A single blade on the table saw will define the outsides of the cut and you can "waste" away the interior by several means ...jigsaw, handsaw, bandsaw, multiple table saw cuts... etc. 
I have a 10" dado for my 12" tablesaw, it's a monster and very intimidating when spinning at 5,000 RPMs.


----------



## Maylar (Sep 3, 2013)

I'd be using a band saw and chisel for this.


----------



## Woodenhorse (May 24, 2011)

Are we talking about finger joints or dovetails? I would use dovetails for what you're describing. A finger joint is generally used to glue to boards end to end. In the case of large dovetails, a handsaw and chisel should be all you need.


----------



## Steamboater (Nov 22, 2014)

Thanks for all the replies! This site is a wealth of information. I think "WoodNThings" has confirmed what I suspected, the 10" dado set would put undue stress on my table saw. I am now stuck with a brand new 10" dado stack that needs a new home.
The joints I am looking to fabricate are for a "Nyquist" Tail Vice.
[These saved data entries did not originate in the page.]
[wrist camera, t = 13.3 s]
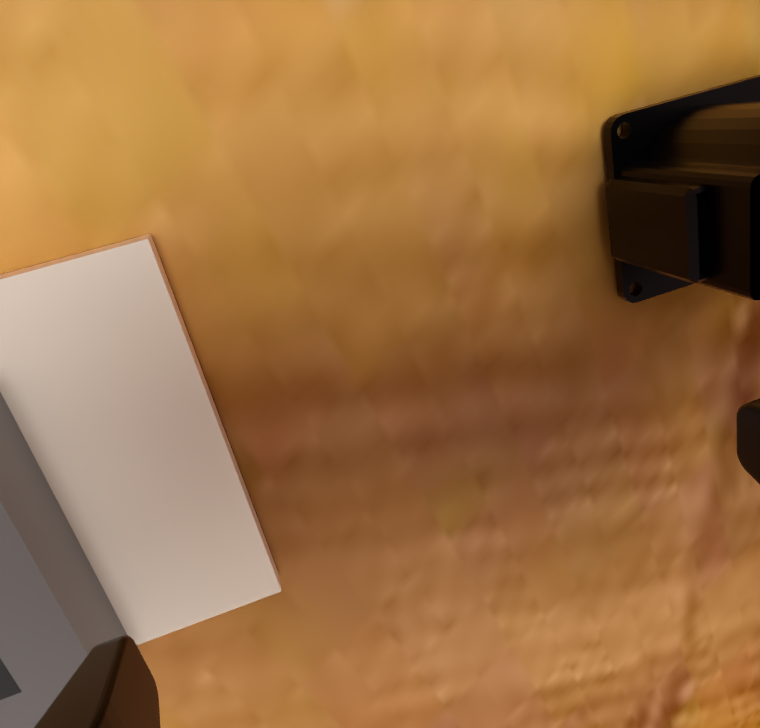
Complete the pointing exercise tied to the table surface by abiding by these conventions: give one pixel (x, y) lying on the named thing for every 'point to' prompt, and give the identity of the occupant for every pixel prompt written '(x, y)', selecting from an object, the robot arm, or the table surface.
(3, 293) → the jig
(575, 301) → the table surface
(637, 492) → the table surface
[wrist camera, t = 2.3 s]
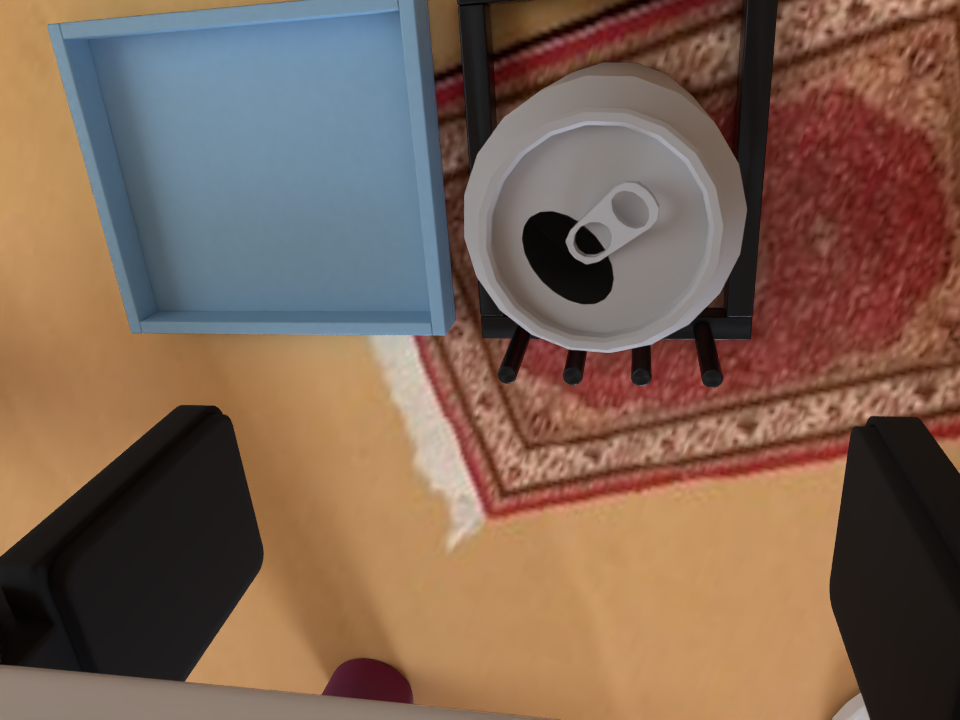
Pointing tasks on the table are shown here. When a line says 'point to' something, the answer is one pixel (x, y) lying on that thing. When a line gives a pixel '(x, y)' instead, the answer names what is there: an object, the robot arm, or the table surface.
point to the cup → (369, 682)
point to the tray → (266, 166)
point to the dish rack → (747, 151)
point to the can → (605, 210)
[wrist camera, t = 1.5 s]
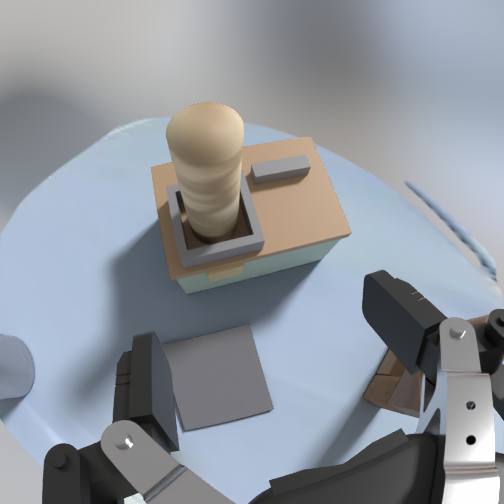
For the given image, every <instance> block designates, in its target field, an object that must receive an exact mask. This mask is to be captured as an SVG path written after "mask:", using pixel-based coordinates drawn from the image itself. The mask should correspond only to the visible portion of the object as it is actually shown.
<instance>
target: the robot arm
mask: <svg viewBox="0 0 504 504" xmlns="http://www.w3.org/2000/svg"><path fill="white" fill-rule="evenodd" d="M362 311H363V315H364V317H365V319H366V321H367V322H368V323H369V325H370V326H371V327H372V328H373V329H374V331H375V332H376V333H377V334H378V335H379V337H380V338H381V339H382V340H383V341H384V343H385V344H386V345H387V346H388V348H389V349H390V350H391V351H392V352H393V354H394V355H395V356H396V357H397V359H398V360H399V361H400V362H401V364H402V365H403V366H404V367H405V369H406V370H407V371H408V372H409V374H410V375H413V374H415V373H417V372H419V371H422V372H423V373H424V375H423V379H422V393H421V407H420V417H419V422H418V426H417V429H416V432H415V434H408V435H405V433H404V432H403V430H402V429H399V430H397V431H395V432H393V433H391V434H389V435H387V436H385V437H383V438H381V439H379V440H377V441H375V442H372V443H371V444H370V445H369V446H367V447H366V448H365V449H363V450H362V451H361V452H359V453H358V454H357V455H355V456H354V457H353V458H351V459H350V460H348V461H347V462H346V463H344V464H341V465H336V466H329V467H322V468H314V469H306V470H302V471H299V472H296V473H292V474H289V475H286V476H283V477H279V478H276V479H272V480H269V482H270V485H271V488H269V489H267V490H265V491H264V492H262V493H261V494H259V495H258V496H256V497H255V498H254V499H253V500H252V501H250V502H249V503H248V504H504V454H502V453H497V452H495V434H494V413H493V407H494V408H495V410H496V411H497V412H498V414H499V415H500V416H501V418H502V419H503V420H504V365H503V364H502V362H503V360H504V309H496V310H493V311H492V312H491V313H490V314H489V317H488V320H487V322H485V323H480V324H475V325H471V324H470V323H469V322H468V321H466V320H464V319H461V318H455V317H453V318H447V317H446V316H445V315H444V314H443V313H441V312H440V311H439V310H438V309H437V308H436V307H435V306H434V305H433V304H432V303H431V302H429V301H428V300H427V299H426V298H424V296H423V295H422V294H420V293H419V292H417V290H416V289H415V288H414V287H412V286H411V285H410V284H409V283H407V282H405V281H403V280H400V279H398V278H396V279H394V278H393V277H392V276H391V275H390V274H389V273H388V272H386V271H385V270H380V271H377V272H374V273H371V274H368V275H366V276H365V278H364V287H363V301H362ZM116 376H117V377H116V383H115V385H116V387H115V395H114V408H113V422H112V424H111V425H109V426H108V427H107V428H106V429H105V431H104V432H103V434H102V437H101V440H100V441H99V442H97V443H94V444H92V445H89V446H87V447H84V448H82V449H79V450H77V449H76V448H75V447H73V446H72V445H70V444H66V443H62V444H58V445H55V446H54V447H52V448H51V449H50V450H49V451H48V453H47V454H46V457H45V460H44V471H43V491H42V504H124V498H126V497H129V496H132V495H134V494H137V493H140V494H141V495H142V496H143V498H144V501H145V502H146V503H147V504H235V503H234V502H232V501H231V500H230V499H228V498H227V497H225V496H224V495H223V494H221V493H220V492H218V491H217V490H216V489H214V488H213V487H212V486H210V485H209V484H208V483H206V482H205V481H204V480H202V479H201V478H200V477H199V476H197V475H196V474H195V473H194V472H192V471H191V470H190V469H188V468H187V467H186V466H184V465H181V464H180V463H179V462H177V461H176V460H175V459H174V458H173V457H172V456H171V455H170V452H174V451H180V450H179V442H178V434H177V425H176V416H175V405H174V394H173V382H172V373H171V369H170V365H169V362H168V360H167V358H166V355H165V353H164V351H163V349H162V347H161V345H160V342H159V340H158V338H157V336H156V334H155V332H149V333H144V334H140V335H135V336H134V337H133V346H132V351H128V352H124V353H123V355H122V357H121V358H120V360H119V362H118V364H117V373H116ZM33 381H34V363H33V359H32V356H31V354H30V351H29V350H28V348H27V346H26V345H25V344H24V343H23V342H22V341H21V340H20V339H18V338H16V337H14V336H8V335H3V334H0V399H10V398H19V397H23V396H25V395H26V394H27V393H28V392H29V391H30V389H31V387H32V385H33Z"/></svg>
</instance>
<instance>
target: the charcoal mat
mask: <svg viewBox="0 0 504 504" xmlns="http://www.w3.org/2000/svg"><path fill="white" fill-rule="evenodd" d="M161 347H162V349H163V351H164V353H165V355H166V358H167V360H168V362H169V365H170V369H171V373H172V382H173V392H174V396H175V399H176V402H177V406H178V409H179V412H180V416H181V419H182V422H183V425H184V428H185V430H190V429H195V428H200V427H205V426H210V425H214V424H219V423H223V422H228V421H232V420H236V419H240V418H244V417H248V416H251V415H255V414H259V413H262V412H266V411H269V410H273V409H274V408H273V405H272V401H271V398H270V394H269V391H268V388H267V384H266V381H265V377H264V374H263V371H262V367H261V364H260V360H259V357H258V353H257V350H256V346H255V343H254V339H253V336H252V332H251V329H250V325H249V324H246V325H242V326H238V327H235V328H231V329H227V330H223V331H219V332H215V333H211V334H207V335H203V336H198V337H194V338H190V339H186V340H181V341H177V342H172V343H168V344H163V345H161Z"/></svg>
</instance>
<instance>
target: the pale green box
mask: <svg viewBox="0 0 504 504" xmlns="http://www.w3.org/2000/svg"><path fill="white" fill-rule="evenodd" d="M151 173H152V180H153V187H154V194H155V200H156V206H157V212H158V218H159V224H160V230H161V236H162V241H163V247H164V252H165V257H166V262H167V267H168V272H169V277H170V279H171V280H172V281H173V280H177V282H178V283H179V284H180V286H181V287H182V289H183V290H184V291H185V293H186V294H190V293H194V292H198V291H202V290H206V289H210V288H214V287H218V286H222V285H226V284H230V283H234V282H238V281H242V280H246V279H250V278H254V277H258V276H262V275H265V274H269V273H273V272H277V271H281V270H285V269H289V268H292V267H296V266H300V265H304V264H307V263H311V262H315V261H319V260H322V259H323V258H324V257H325V256H326V254H327V253H328V252H329V251H330V250H331V249H332V248H333V247H334V246H335V245H336V244H337V243H338V241H339V240H340V239H341V238H345V237H348V236H349V235H350V234H351V233H352V232H351V230H350V227H349V225H348V222H347V219H346V217H345V214H344V212H343V210H342V207H341V205H340V202H339V200H338V197H337V195H336V193H335V190H334V188H333V186H332V183H331V181H330V179H329V176H328V174H327V172H326V169H325V167H324V165H323V163H322V161H321V158H320V156H319V154H318V152H317V150H316V148H315V145H314V143H313V141H312V139H311V137H304V138H296V139H289V140H282V141H276V142H269V143H263V144H257V145H252V146H246V147H243V150H242V164H241V179H240V194H239V209H238V225H237V230H236V232H235V234H234V235H233V237H232V238H231V239H230V240H228V241H224V242H220V243H216V244H212V245H207V244H204V243H202V242H200V241H199V240H198V239H197V238H196V237H195V236H194V235H193V233H192V230H191V227H190V223H189V220H188V216H187V213H186V209H185V206H184V202H183V199H182V195H181V191H180V188H179V184H178V180H177V177H176V173H175V169H174V165H173V162H170V163H166V164H162V165H158V166H154V167H151Z"/></svg>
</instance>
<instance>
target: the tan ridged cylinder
mask: <svg viewBox="0 0 504 504" xmlns="http://www.w3.org/2000/svg"><path fill="white" fill-rule="evenodd" d="M243 136H244V125H243V121H242V119H241V117H240V116H239V115H238V114H237V113H236V112H235V111H234V110H233V109H231V108H230V107H227V106H225V105H222V104H218V103H212V102H211V103H210V102H206V103H197V104H193V105H190V106H188V107H186V108H184V109H182V110H181V111H179V112H178V113H176V114H175V115H174V116H173V118H172V119H171V120H170V122H169V124H168V126H167V129H166V138H167V142H168V146H169V150H170V154H171V158H172V162H173V165H174V169H175V173H176V177H177V180H178V184H179V188H180V191H181V195H182V199H183V202H184V206H185V209H186V213H187V216H188V220H189V223H190V227H191V230H192V233H193V235H194V236H195V237H196V238H197V239H198V240H199V241H200V242H202V243H204V244H207V245H212V244H216V243H220V242H224V241H228V240H230V239H231V238H232V237H233V235H234V234H235V232H236V230H237V225H238V209H239V194H240V179H241V164H242V150H243Z"/></svg>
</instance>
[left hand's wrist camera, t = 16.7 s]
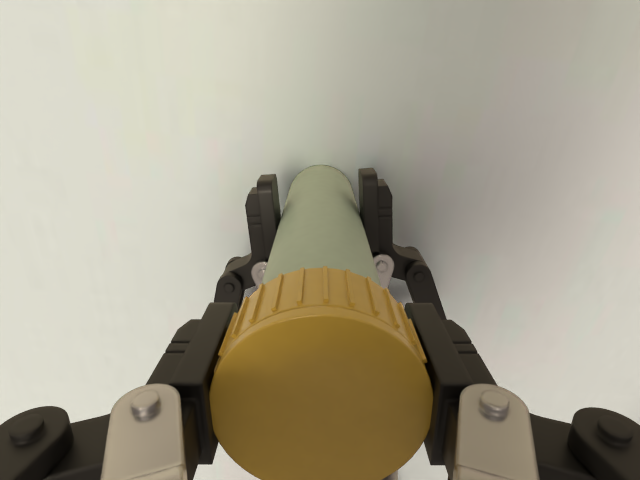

When it is done, it will look like three 3"x6" pieces of lumber arranged in a "Horse shoe configuration. I have seen quite a few of these vices in the "Work Bench" book by Lon Schleining. Nowhere does it explain how the joints were cut, but they are finger joints. I think dove tails would be stronger but they would also be more difficult to cut. I plan on making a trial run on some relatively soft 3"6 Doug Fir, and if it goes well, I will make the final project out of some very hard/old Ipe wood.
Thanks again for all your input and advice. I feel like I have already saved my table saw and perhaps a nasty causality.


----------